• _Exercise goal_
Rewrite the listing below as a numbered list, with one line per item. Skip the blank lines and leave the pictures out.

□ □ □

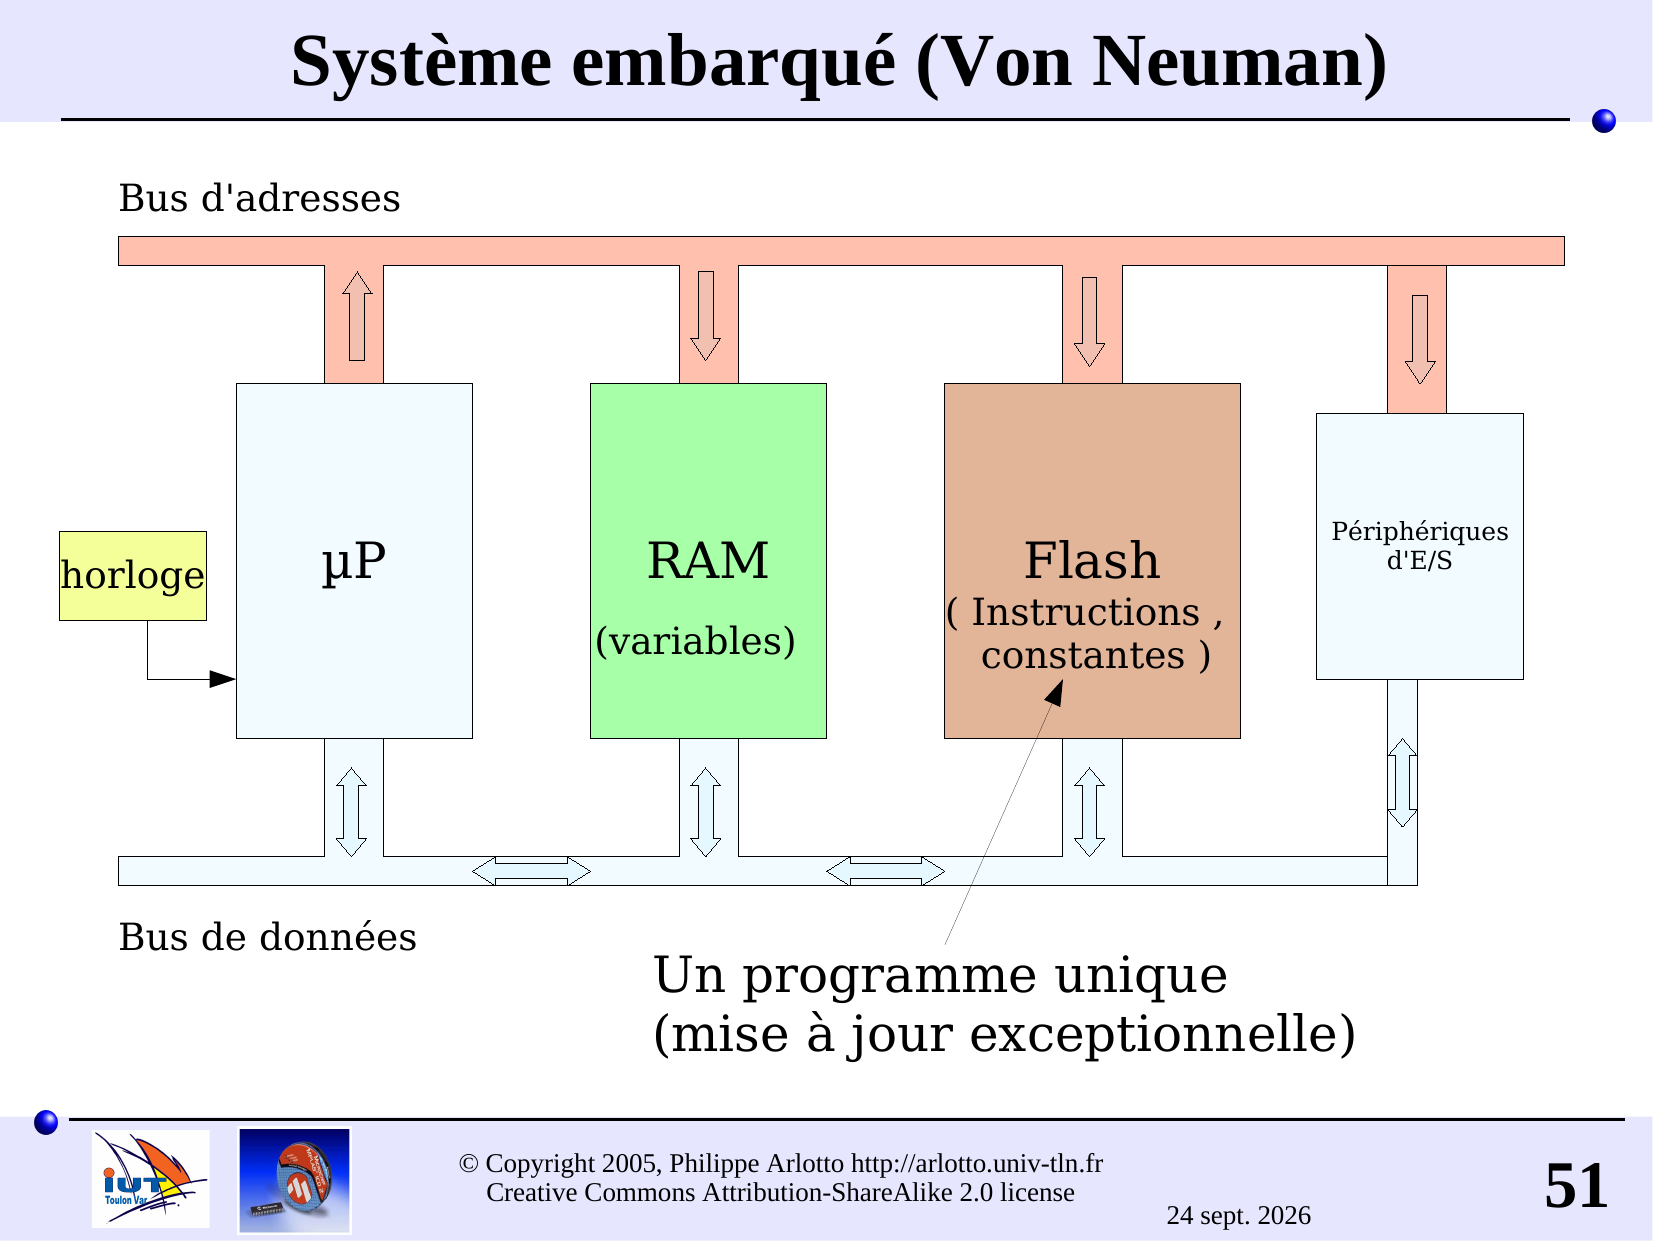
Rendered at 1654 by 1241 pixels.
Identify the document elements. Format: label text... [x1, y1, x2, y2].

text_box Un programme unique (mise à jour exceptionnelle) [652, 946, 1359, 1063]
text_box ( Instructions , constantes ) [944, 590, 1277, 678]
text_box [118, 738, 983, 886]
text_box Périphériques d'E/S [1316, 413, 1524, 680]
text_box Bus de données [118, 915, 518, 959]
text_box horloge [59, 531, 207, 621]
text_box [972, 679, 1418, 886]
text_box Bus d'adresses [118, 177, 402, 221]
title Système embarqué (Von Neuman) [95, 14, 1585, 107]
text_box (variables) [594, 620, 798, 664]
text_box µP [236, 383, 473, 739]
text_box RAM [590, 383, 827, 739]
text_box Flash [944, 678, 1241, 739]
text_box Flash [944, 383, 1241, 590]
picture [237, 1126, 352, 1235]
text_box [118, 236, 1565, 413]
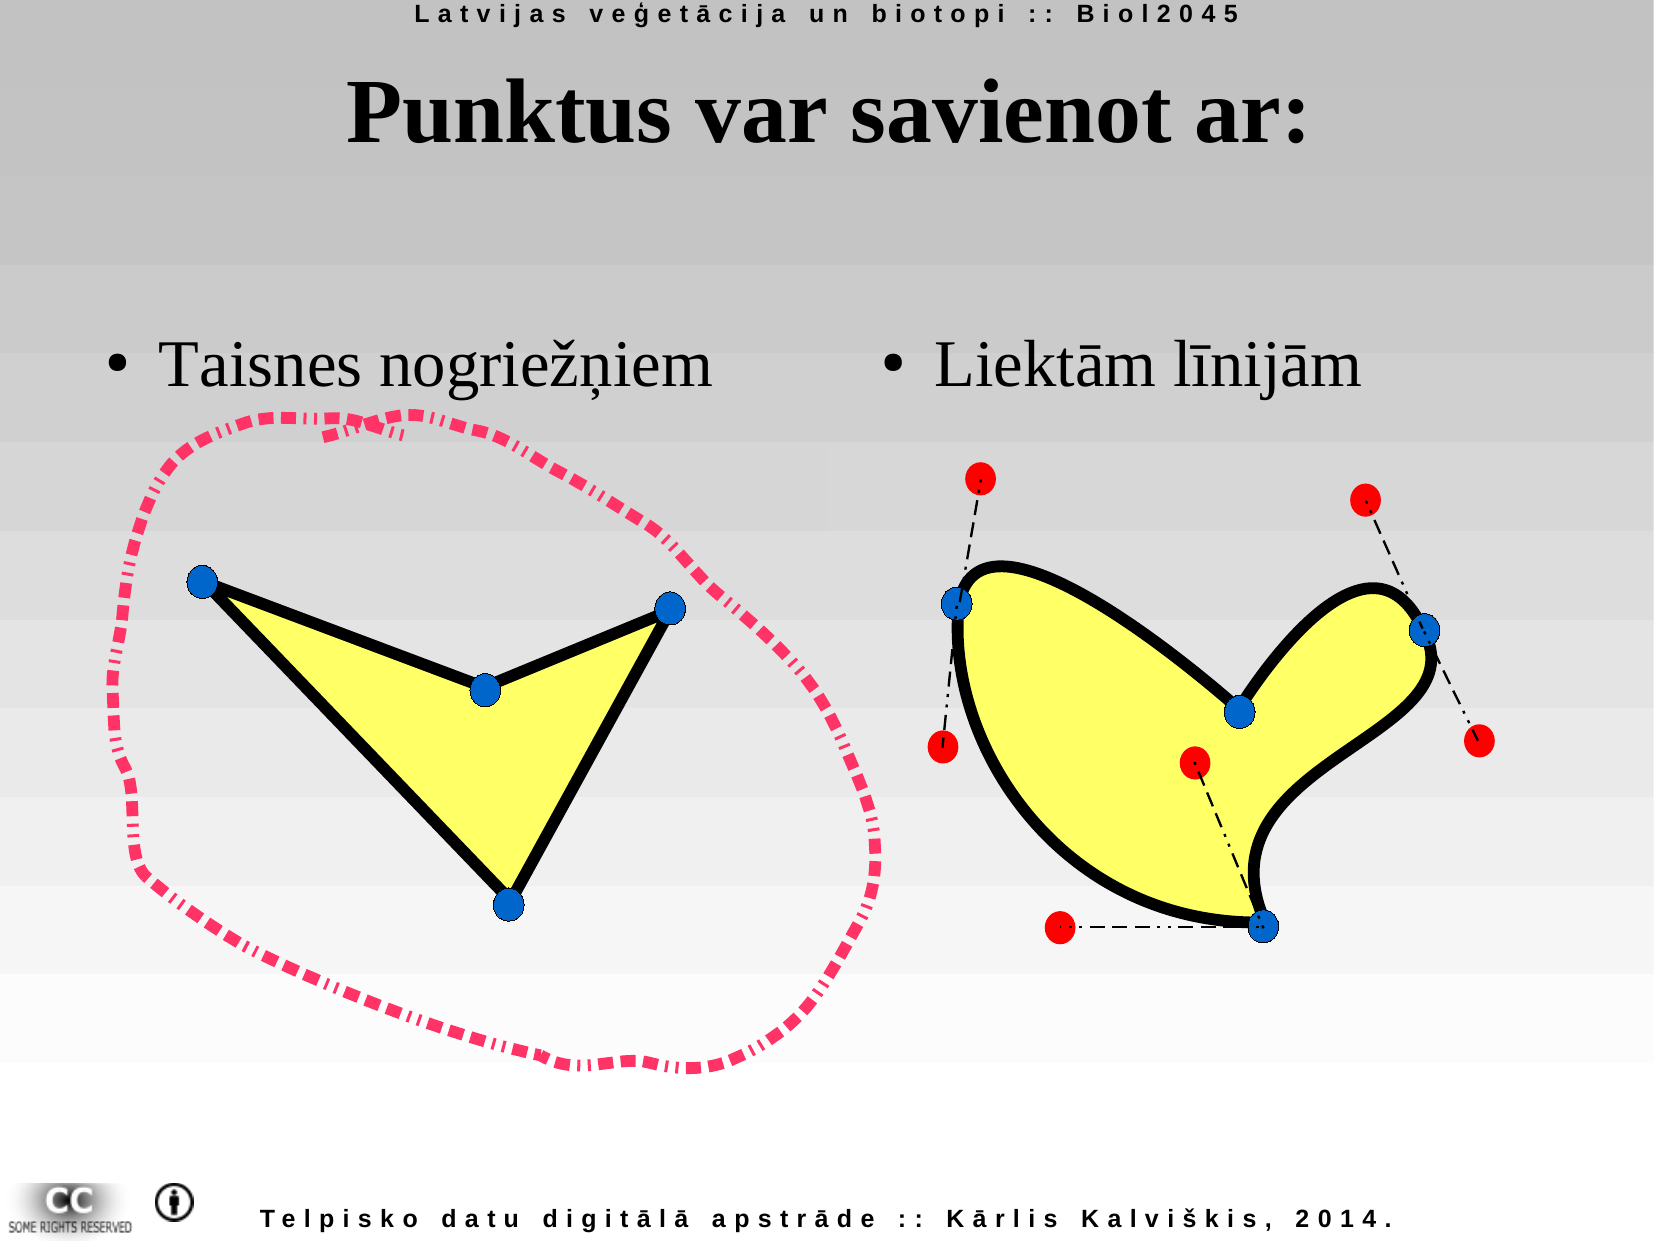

□ □ □

• _Finished exercise_
1. Rendered at 1654 by 1241 pixels.
2. Identify the document elements. Format: label text... [x1, y1, x2, y2].
3. text_box Un programme unique (mise à jour exceptionnelle) [652, 946, 1359, 1063]
4. text_box ( Instructions , constantes ) [944, 590, 1277, 678]
5. text_box [118, 738, 983, 886]
6. text_box Périphériques d'E/S [1316, 413, 1524, 680]
7. text_box Bus de données [118, 915, 518, 959]
8. text_box horloge [59, 531, 207, 621]
9. text_box [972, 679, 1418, 886]
10. text_box Bus d'adresses [118, 177, 402, 221]
11. title Système embarqué (Von Neuman) [95, 14, 1585, 107]
12. text_box (variables) [594, 620, 798, 664]
13. text_box µP [236, 383, 473, 739]
14. text_box RAM [590, 383, 827, 739]
15. text_box Flash [944, 678, 1241, 739]
16. text_box Flash [944, 383, 1241, 590]
17. picture [237, 1126, 352, 1235]
18. text_box [118, 236, 1565, 413]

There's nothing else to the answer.